My experience of pregnancies that did not result in the birth of a child has been an important subject of inquiry for me and has become part of my personal and artistic identity. Before there was a well-articulated wish for motherhood, there were—of course—also phases of ambivalence. Psychoanalysis has served as an important resource, but also a judgment-free field where feelings of repulsion and anxiety can be expressed and studied. One of my great influences is the work of Dr. Jennifer Stuart, particularly her text “Procreation, Creative Work, and Motherhood” (2011) and her articulations of attachment and autonomy.

Julia Phillips, Attachment V, Flexible with Quick Release, 2022, ceramic, medical PVC tubes, stainlesssteel hardware, and wire rope, 33 3/4 x 13 1/2 x 5''. © Julia Phillips.
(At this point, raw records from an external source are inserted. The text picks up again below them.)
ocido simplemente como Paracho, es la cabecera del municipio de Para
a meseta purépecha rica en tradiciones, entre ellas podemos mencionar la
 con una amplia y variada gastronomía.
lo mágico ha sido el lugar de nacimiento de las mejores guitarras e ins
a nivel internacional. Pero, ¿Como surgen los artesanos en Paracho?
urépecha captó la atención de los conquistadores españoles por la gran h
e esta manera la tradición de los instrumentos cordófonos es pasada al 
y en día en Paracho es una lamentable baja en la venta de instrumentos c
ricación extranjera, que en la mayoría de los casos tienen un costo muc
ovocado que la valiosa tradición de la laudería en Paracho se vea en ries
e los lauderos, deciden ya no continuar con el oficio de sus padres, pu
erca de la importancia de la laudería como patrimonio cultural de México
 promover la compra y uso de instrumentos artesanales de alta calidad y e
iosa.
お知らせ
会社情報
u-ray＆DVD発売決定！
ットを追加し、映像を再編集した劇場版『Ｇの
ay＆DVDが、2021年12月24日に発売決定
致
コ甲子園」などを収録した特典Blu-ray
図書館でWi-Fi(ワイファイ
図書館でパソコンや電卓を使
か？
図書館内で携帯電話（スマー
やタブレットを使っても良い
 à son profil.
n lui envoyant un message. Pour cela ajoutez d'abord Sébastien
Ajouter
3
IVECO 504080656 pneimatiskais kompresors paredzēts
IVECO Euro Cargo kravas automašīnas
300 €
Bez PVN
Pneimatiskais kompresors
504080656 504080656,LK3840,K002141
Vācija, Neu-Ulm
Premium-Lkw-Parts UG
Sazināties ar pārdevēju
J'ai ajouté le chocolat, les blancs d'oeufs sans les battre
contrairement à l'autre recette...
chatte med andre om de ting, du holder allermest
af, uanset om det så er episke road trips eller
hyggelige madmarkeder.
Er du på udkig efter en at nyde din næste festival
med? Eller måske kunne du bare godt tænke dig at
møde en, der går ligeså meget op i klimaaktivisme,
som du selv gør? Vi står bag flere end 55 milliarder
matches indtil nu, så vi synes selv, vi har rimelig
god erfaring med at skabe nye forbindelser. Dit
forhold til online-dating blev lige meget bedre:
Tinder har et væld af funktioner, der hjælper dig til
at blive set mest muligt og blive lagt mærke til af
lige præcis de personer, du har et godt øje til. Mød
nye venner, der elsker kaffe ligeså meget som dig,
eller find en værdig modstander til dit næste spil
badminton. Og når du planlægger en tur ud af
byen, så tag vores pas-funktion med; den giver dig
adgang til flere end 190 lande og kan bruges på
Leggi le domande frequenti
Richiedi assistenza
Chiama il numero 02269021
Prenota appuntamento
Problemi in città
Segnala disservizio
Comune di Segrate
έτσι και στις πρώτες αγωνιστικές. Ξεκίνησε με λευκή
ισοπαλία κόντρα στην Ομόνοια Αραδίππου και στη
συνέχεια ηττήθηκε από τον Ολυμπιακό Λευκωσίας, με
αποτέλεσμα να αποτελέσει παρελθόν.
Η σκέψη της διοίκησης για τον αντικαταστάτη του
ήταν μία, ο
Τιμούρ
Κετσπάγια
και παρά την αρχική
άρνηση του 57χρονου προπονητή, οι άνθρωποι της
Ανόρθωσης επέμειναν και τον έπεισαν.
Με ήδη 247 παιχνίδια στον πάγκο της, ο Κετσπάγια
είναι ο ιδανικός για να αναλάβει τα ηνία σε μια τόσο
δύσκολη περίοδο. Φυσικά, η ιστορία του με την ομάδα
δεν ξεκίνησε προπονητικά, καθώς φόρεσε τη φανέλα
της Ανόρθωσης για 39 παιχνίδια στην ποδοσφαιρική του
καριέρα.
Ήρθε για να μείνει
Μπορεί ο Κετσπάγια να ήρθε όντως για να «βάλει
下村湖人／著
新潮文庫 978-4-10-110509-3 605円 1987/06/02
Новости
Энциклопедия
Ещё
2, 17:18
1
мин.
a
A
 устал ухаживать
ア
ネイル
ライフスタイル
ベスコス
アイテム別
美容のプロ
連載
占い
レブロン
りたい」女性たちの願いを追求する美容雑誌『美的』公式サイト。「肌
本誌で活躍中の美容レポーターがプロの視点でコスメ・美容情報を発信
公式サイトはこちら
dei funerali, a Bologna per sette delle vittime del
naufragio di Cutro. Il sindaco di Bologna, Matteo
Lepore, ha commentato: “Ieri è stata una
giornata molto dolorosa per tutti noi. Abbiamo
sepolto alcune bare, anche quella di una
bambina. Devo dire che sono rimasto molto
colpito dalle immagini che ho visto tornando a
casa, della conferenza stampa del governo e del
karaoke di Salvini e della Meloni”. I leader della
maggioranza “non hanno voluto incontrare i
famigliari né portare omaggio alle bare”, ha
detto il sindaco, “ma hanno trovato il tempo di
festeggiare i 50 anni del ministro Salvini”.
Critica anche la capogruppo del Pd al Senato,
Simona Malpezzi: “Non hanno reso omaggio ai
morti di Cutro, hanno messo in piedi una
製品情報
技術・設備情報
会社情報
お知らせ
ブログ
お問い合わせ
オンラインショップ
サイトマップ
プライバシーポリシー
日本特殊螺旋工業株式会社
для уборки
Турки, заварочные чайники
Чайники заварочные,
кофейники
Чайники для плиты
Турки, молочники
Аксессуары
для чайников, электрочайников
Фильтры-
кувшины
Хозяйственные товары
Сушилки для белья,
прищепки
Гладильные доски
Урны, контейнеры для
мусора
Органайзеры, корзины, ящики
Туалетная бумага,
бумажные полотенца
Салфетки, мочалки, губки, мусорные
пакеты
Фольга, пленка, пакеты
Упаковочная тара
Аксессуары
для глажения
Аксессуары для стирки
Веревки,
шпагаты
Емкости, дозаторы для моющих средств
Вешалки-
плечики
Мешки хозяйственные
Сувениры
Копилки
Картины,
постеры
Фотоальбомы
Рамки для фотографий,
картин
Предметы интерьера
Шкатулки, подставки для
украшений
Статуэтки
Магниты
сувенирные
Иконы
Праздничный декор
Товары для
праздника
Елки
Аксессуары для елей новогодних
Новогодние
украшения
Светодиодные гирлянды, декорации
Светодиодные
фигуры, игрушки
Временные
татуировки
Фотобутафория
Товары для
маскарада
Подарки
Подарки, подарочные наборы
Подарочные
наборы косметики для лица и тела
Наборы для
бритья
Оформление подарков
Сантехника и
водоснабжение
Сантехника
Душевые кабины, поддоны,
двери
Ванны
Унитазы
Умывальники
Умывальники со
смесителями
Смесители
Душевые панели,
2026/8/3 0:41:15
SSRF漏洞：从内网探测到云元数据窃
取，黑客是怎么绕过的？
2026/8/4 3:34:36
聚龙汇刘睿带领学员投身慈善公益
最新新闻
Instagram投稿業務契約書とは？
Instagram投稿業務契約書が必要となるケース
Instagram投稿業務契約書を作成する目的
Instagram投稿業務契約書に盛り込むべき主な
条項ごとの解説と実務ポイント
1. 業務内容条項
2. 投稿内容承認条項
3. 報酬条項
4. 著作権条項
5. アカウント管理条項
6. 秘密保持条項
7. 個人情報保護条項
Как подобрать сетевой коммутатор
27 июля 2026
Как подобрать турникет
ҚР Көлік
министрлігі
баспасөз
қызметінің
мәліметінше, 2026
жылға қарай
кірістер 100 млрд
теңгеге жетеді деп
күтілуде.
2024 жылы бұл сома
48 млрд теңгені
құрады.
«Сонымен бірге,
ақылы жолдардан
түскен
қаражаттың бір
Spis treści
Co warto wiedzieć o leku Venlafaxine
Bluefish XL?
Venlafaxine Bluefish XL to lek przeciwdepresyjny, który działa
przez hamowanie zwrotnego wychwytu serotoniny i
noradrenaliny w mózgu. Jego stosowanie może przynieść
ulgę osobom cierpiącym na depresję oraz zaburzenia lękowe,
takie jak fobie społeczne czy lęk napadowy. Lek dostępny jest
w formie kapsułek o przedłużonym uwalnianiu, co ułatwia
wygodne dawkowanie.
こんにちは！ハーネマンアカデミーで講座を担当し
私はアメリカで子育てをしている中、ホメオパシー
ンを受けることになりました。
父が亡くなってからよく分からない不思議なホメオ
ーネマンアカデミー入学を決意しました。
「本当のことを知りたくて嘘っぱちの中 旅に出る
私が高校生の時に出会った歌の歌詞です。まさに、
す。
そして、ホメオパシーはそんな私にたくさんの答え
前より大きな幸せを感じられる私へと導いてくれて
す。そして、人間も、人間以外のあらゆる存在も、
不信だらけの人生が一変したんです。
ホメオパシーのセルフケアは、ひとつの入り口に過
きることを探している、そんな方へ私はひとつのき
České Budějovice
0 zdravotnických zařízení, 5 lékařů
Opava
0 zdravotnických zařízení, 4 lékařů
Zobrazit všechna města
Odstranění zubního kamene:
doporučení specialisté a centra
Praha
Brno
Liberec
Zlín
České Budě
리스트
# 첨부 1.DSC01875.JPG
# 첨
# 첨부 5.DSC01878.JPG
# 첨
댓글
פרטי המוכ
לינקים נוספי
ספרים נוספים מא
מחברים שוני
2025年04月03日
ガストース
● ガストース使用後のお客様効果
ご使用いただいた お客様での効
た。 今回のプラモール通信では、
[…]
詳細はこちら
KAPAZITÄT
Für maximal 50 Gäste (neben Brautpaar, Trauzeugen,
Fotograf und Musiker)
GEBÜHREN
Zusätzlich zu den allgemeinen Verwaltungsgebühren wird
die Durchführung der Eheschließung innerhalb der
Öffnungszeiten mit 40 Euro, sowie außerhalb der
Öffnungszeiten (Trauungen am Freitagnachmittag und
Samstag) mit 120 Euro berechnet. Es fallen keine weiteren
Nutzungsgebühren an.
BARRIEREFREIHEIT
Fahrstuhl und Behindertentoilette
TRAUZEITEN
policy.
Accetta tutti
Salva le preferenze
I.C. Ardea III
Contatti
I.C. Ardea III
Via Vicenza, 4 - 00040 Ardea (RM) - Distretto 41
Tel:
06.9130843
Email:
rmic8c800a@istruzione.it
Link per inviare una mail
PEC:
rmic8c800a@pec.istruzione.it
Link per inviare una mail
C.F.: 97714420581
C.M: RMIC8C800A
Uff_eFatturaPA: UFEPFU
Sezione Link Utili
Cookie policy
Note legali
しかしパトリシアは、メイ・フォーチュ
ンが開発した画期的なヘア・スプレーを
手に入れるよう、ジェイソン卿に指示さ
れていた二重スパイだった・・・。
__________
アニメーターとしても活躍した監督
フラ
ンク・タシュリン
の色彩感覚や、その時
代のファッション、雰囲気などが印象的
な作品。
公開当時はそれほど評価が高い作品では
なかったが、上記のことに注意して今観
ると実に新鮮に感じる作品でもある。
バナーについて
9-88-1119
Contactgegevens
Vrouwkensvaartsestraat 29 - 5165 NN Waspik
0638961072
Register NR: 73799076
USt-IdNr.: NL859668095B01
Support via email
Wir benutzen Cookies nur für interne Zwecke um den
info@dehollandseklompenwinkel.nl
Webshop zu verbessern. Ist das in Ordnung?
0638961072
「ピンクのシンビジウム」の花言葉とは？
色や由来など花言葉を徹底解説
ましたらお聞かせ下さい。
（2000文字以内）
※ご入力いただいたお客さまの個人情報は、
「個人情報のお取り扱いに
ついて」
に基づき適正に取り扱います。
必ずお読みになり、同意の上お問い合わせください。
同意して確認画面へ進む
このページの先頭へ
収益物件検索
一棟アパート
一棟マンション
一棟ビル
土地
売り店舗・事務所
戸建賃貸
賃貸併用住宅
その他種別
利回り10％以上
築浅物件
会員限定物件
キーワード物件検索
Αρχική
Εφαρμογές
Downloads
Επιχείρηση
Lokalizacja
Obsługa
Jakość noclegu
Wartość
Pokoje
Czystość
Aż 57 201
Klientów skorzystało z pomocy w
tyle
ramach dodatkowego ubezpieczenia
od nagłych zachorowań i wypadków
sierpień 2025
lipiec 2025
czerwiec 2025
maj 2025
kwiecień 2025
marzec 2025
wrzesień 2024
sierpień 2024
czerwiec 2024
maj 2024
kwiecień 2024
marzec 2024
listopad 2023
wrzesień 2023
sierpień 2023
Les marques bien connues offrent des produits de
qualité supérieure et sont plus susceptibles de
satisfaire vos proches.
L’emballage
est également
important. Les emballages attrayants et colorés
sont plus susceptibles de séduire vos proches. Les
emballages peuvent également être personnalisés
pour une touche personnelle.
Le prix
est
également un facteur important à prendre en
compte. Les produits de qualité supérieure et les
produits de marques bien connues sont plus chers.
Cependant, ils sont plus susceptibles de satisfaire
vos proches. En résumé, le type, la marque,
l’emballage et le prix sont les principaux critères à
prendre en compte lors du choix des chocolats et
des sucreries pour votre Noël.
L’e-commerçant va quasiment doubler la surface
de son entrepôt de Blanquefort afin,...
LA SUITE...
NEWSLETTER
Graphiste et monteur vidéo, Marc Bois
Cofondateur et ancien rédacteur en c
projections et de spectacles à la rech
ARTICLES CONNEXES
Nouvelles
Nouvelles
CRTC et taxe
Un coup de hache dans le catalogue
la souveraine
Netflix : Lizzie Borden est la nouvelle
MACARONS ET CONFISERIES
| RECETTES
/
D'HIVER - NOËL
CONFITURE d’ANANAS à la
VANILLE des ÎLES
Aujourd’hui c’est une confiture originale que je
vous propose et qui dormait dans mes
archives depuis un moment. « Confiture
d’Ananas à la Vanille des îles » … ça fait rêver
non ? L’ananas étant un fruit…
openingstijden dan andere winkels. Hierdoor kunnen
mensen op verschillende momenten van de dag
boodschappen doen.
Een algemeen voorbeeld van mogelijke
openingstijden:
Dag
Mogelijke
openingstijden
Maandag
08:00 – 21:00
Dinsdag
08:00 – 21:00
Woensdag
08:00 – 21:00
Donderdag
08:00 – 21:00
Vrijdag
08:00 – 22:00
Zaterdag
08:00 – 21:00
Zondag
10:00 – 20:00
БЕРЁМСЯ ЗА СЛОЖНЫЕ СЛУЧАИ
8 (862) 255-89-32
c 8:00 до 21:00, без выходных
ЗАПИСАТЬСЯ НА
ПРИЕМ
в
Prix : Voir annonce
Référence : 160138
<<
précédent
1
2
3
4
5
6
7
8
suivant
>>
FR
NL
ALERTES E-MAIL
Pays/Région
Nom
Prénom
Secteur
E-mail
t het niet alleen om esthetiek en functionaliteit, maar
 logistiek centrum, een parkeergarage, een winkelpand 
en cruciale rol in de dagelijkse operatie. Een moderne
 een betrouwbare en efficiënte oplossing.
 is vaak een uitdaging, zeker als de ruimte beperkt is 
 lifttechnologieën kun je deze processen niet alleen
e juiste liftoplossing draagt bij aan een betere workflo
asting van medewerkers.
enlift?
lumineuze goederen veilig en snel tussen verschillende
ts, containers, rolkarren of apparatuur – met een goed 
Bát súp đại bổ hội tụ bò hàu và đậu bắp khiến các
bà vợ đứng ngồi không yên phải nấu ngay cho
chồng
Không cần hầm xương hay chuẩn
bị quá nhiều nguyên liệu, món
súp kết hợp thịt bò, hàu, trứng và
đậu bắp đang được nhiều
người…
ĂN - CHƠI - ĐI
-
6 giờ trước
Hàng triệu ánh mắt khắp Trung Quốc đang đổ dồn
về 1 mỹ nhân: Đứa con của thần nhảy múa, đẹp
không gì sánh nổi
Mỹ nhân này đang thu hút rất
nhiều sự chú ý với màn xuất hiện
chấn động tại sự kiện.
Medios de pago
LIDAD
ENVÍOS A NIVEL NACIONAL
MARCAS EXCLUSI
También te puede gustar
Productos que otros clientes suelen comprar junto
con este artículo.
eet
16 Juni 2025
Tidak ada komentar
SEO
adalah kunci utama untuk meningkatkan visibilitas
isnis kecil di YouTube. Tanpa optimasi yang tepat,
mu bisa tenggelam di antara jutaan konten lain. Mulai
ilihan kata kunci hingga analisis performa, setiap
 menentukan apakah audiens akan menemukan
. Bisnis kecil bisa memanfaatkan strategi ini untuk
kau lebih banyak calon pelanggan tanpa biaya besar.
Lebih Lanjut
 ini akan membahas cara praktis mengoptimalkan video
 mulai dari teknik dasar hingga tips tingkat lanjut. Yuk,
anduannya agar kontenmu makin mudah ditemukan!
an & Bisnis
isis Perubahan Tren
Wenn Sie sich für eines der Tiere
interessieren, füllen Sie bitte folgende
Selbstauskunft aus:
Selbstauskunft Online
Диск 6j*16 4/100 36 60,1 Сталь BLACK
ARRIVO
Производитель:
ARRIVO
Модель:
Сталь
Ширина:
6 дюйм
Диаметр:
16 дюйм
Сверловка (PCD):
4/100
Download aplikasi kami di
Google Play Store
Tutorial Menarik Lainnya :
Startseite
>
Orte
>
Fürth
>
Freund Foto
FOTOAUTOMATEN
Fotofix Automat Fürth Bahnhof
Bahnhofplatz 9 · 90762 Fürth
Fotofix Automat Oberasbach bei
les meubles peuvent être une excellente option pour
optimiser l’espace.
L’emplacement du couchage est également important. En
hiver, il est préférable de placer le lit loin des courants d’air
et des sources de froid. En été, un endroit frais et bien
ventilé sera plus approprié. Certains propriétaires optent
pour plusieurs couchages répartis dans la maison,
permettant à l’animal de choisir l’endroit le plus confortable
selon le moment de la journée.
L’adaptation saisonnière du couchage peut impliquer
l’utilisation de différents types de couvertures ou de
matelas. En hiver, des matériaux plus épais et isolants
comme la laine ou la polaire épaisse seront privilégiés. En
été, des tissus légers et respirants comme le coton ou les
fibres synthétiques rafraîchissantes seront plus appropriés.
The “Attachment” series (2022) explores this theory of mother-infant relationships in physical terms. I wanted to make devices with hand grips on both sides, informed by an infant’s instinct to grab. One side is a more rationally shaped handle, whereas the other is malleable and unbuilt, a reference to an infant’s presence. One piece has mechanical quick releases, found for instance in climbing gear. I was interested in the shape, but also the metaphor. Where does the need come from to quickly release what before has been attached?

The title of the show “Me, Ourself & You,” is a play on Joan Armatrading’s album Me Myself I. The sense of self and state of being alone is at stake with the development of becoming a mother and experiencing the body as a shared space, during pregnancy and after. I play with the word “ourself,” oscillating between singular and plural, pretty much what I felt when looking at a positive pregnancy test.